Wednesday, July 14, 2010

Perspectives from a non-vegan spouse

Assembled ingredients for pistachio pesto
I’ve always been fairly cautious about what I consume. Sure I love decadence like the buttery crumbliness of pineapple tarts, various sticky sweetness of nonya kuehs, artery-clogging inducing coconut curries like Laksa, -- and the list could go on-- but that nagging guilt never fails to creep in even as I shovel in those tempting delights hand over fist. But you'll never catch me suggesting starting a diet.


In the food processor


So, when my hubs broke the news to me one fine day in early 2007 that he’d decided not to consume meat nor meat products  --like forever and for real -- I wasn’t fazed. Afterall, I could do with some sort of no-indulgence diet, meat or without. But unlike my hubs, my will to cut it out completely, lacked steel.


Pistachio pesto

I was, however, a little surprised that my dear hubs -- who has a reputed propensity towards cheeses and copious amount of baked lamb and beef --had the courage to turn vegan. Wouldn't vegetarianism have been a little easier to start off with? Afterall, there are tons of self-proclaimed vegetarians who consume dairy, eggs and even some who have placed fish and shellfish under a whole new vegetable group, and are still trimmer and healthier because of it.


 Sliced zucchini


I knew that his litany of reasons for doing so was not only for a  healthier lifestyle but also an ideological one. One that I regarded as a commendable "no" to an alarming increase in dodgy meat quality driven by our unwitting demand for industrialized animals. Plus, it was nice to see his soft, non-pregnant belly --that had ballooned over the years --shrink.
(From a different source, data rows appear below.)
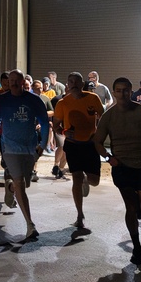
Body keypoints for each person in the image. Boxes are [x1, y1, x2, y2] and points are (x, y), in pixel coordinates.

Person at [92, 77, 141, 267]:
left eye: (126, 90)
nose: (122, 93)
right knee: (131, 208)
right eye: (118, 90)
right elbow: (97, 141)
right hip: (121, 167)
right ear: (114, 93)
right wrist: (108, 158)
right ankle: (136, 247)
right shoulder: (109, 116)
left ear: (131, 91)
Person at [0, 69, 49, 240]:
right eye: (11, 80)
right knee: (20, 182)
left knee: (24, 184)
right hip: (10, 147)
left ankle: (10, 188)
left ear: (23, 82)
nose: (14, 83)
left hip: (29, 147)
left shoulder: (34, 100)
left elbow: (45, 122)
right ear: (8, 82)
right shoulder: (2, 100)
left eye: (18, 80)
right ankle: (30, 225)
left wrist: (43, 144)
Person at [52, 72, 104, 236]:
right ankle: (80, 215)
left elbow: (103, 117)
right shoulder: (63, 103)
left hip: (90, 144)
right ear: (67, 85)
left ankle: (87, 182)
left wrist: (99, 134)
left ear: (82, 84)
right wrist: (64, 132)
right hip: (73, 145)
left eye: (77, 82)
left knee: (94, 181)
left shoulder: (92, 99)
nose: (74, 84)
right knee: (76, 177)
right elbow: (56, 125)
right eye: (71, 82)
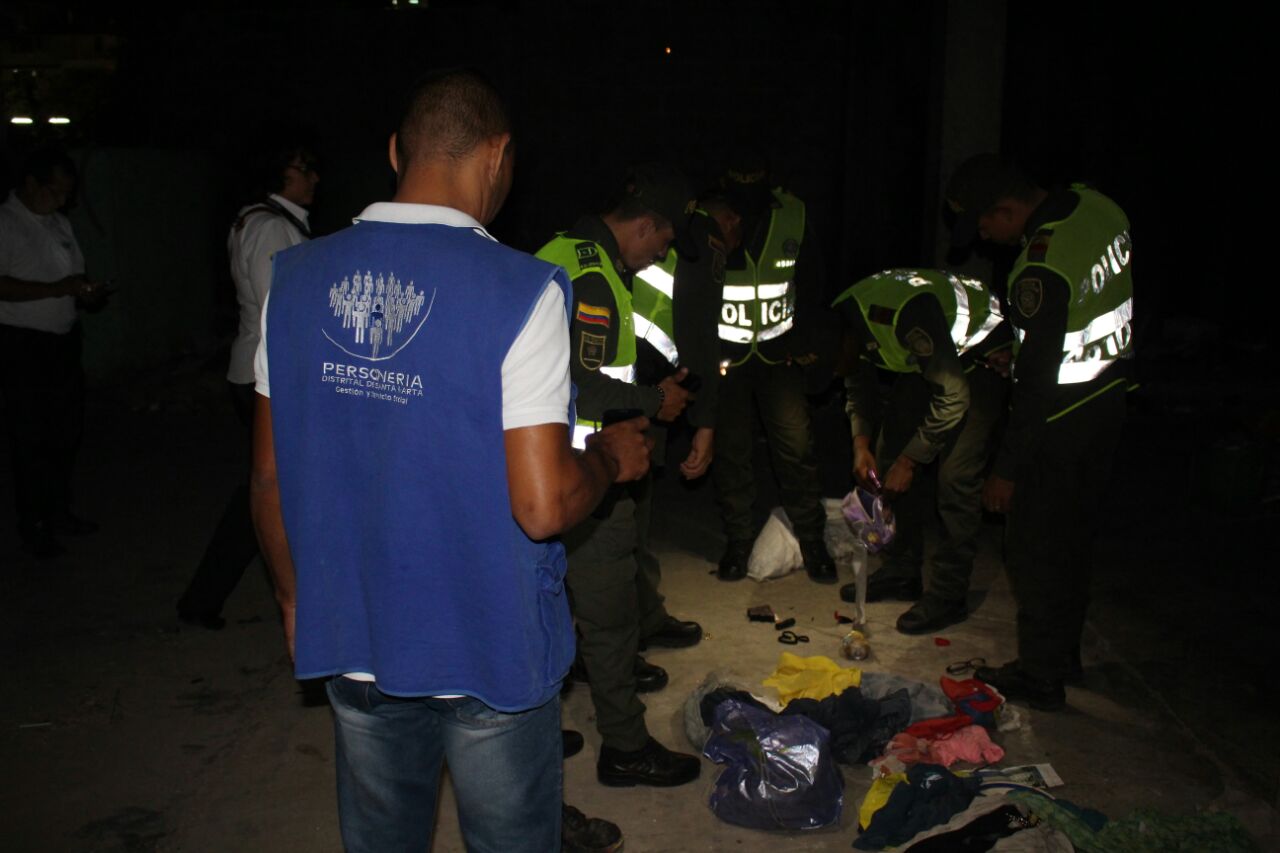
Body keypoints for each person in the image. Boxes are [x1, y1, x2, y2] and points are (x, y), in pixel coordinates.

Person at [250, 69, 650, 852]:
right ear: (497, 156)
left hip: (357, 632)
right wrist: (606, 458)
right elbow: (540, 505)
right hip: (488, 647)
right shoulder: (524, 289)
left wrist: (296, 598)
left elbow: (268, 475)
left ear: (399, 151)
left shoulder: (292, 280)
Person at [535, 164, 704, 788]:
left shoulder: (565, 252)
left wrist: (650, 390)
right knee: (609, 618)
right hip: (585, 474)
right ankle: (626, 749)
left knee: (545, 604)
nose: (662, 253)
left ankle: (532, 732)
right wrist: (654, 405)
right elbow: (576, 381)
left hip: (541, 469)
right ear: (643, 224)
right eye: (662, 241)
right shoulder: (595, 277)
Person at [945, 154, 1135, 711]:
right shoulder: (1099, 208)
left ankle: (1040, 676)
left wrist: (1005, 470)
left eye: (986, 225)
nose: (984, 237)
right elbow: (1092, 306)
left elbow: (1036, 387)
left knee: (1036, 553)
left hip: (1056, 426)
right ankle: (1061, 654)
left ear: (1008, 208)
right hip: (1107, 401)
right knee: (1073, 545)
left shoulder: (1037, 267)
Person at [177, 141, 318, 629]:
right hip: (270, 375)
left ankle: (206, 597)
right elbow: (281, 310)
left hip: (259, 371)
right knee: (266, 490)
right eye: (303, 168)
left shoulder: (258, 220)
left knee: (271, 488)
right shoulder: (271, 226)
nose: (313, 178)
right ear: (279, 173)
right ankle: (203, 598)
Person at [832, 268, 1011, 634]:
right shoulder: (843, 326)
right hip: (930, 361)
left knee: (955, 476)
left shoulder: (899, 314)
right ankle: (901, 570)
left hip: (981, 360)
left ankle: (949, 594)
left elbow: (954, 395)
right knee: (885, 454)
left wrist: (911, 461)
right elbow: (858, 387)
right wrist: (860, 445)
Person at [711, 149, 838, 583]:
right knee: (731, 452)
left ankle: (812, 541)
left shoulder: (794, 213)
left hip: (779, 354)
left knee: (797, 449)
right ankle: (739, 542)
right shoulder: (710, 216)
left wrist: (802, 347)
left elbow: (814, 284)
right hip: (726, 355)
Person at [0, 147, 109, 559]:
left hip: (63, 339)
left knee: (66, 433)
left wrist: (86, 292)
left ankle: (59, 511)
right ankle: (34, 524)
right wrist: (56, 289)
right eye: (55, 191)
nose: (62, 201)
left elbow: (71, 276)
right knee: (31, 438)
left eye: (67, 194)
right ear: (31, 184)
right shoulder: (6, 223)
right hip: (22, 344)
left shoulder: (59, 223)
Tossed zucchini in pesto sauce


But the nobleness of his new diet started to wear thin as each meal became a challenge to think up. So-called vegetarian dishes in my repertoire still carried traces of meat. No cheese, milk, butter nor even honey? Take out the oyster sauce in my broccoli and kai lan; and the fish sauce out of my spicy Thai salad? What next? Separate the alphabets from the alphabet soup??


Add zesty mushrooms

I could have served up 2 carrot sticks, some cucumber slices and a slice of bread and called it a meal. But as it turned out, even some breads do contain milk solids and/or honey.


Pistachio pesto 'pasta' with zesty crimini mushrooms -- His meal

I started out trying to replicate non-vegan foods by substituting ingredients. Sometimes it worked but there were more disasters than not. Then an epiphany hit me one day, I realized that I would never be able to replicate flavours or textures like cheese (the soy ones are seriously strange if not, just tasteless goo) or how the way the warm, savoury juice from a meatball pervades our tastebuds. When I started appreciating vegetables for their subtle sweetness without feeling the urge to enhance that with cheese or meat, meal preparations started becoming easier. As my hubs so eloquently said, “You have to like vegetables if you are vegetarian or vegan. Otherwise, you are screwed.”


Pan-seared snapper with zesty spices -- the kids' and my meal

Certain concerned family members and friends have said in polite disgust that I was being a total pushover and that the hubs should cook his own meals considering the added stress and effort I was being put through. Not wanting to sound like some battered wife, the thought of separate cooking makes me uncomfortable. I do love preparing meals and I feel weirdly possessive over my kitchen. And as appreciative I am of his offers to cook, I always heave a sigh of relief when it is back in my rein.


The non-vegan meal -- not His.

Yes, my dear hubs is still vegan today and yes, he does still consume chocolate and salt and vinegar chips/crisps (they contain milk solids) even if those wouldn't qualify as vegan-proper. And I'm still a meat-eater even if I try to do my enlightened bit by buying local and organic produce. I haven't turned him loose in the kitchen to prepare his own meals whilst taking care of just mine and the kids. Quite the opposite. I continue to prepare all the meals. And, we still eat as a family.


Besides, at the end of the day, a shared meal with loved ones is possibly a tad more important than the meal preparation itself. Maybe that or perhaps I'm merely chalking up heavenly points that will earn me the suffering-wife's equivalent of 7 young virgins as promised by Mohammed to martyrs!


His empty plate. Coincidentally, it looked just like mine.